Functional analysis of a novel glioma antigen, EFTUD1

Glioblastoma (GBM) is the most common and malignant type of primary brain tumor. Despite aggressive multimodal treatment with maximal surgical resection followed by temozolomide and radiation, the prognosis for patients with GBM remains poor, with a median survival of 14.6 months and a 3-year survival rate of only 10%.1 The development of new therapies for gliomas is therefore necessary. We previously isolated several candidate glioma antigens using serological identification of antigens by recombinant cDNA expression (SEREX).2,3 Elongation factor Tu GTP-binding domain containing protein 1 (EFTUD1) was identified as one of the isolated antigens. Serological reactivity against recombinant EFTUD1 protein was not observed in 13 healthy individuals. Thus, EFTUD1 was recognized only by the serum from a GBM patient and not by normal donor serum. Following the primary screening by SEREX, in silico analysis of the Oncomine' cancer microarray database showed overexpression of EFTUD1 in glioma samples compared with matched normal samples (see Supplemental Fig. S1). Here, we focused on EFTUD1 as a candidate molecular target for gliomas.
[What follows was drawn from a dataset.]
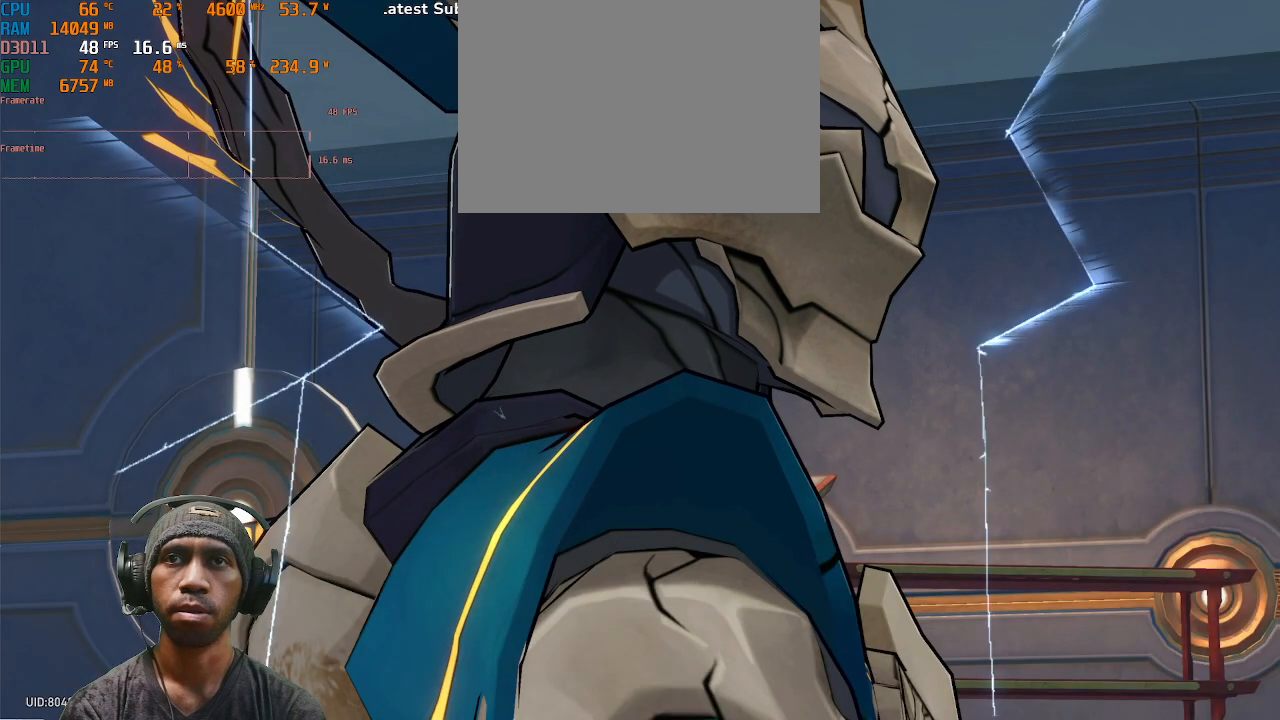
{"dt_ms": 500, "buttons": ["R2"], "left_stick": "center", "right_stick": "center", "events": []}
EFTUD1 belongs to the GTP-binding elongation factor family and plays an important role in ribosome biogenesis and its translational activation (see Supplemental Fig. S2).4–7 In the nucleus/nucleolus, eukaryotic translation initiation factor 6 (eIF6) binds to 60S-ribosome subunits and exports them to the cytoplasm, where they undergo final maturation.4,7–11 In the cytoplasm, EFTUD1 triggers the GTP-dependent release of eIF6 from 60S-ribosome subunits together with Shwachman-Bodian-Diamond syndrome protein (SBDS).4,7,12,13 The release of eIF6 allows 60S-ribosome subunits to join 40S-ribosome subunits, resulting in the formation of actively translating 80S complexes. Ribosome biogenesis represents a key metabolic requirement in proliferating cells, and its tight regulation is essential for normal cell growth and proliferation.14–21 Consequently, deregulation of this process is thought to contribute to tumor biology.18,21–23 Indeed, overexpression of ribosomal proteins and mutations in genes encoding for proteins that regulate ribosome biogenesis are associated with several cancers.19,20,24 However, the role of EFTUD1 in cancers, including glioma, remains unknown. Here, we analyzed the expression and function of EFTUD1 in glioma to examine the efficacy as a candidate molecular target.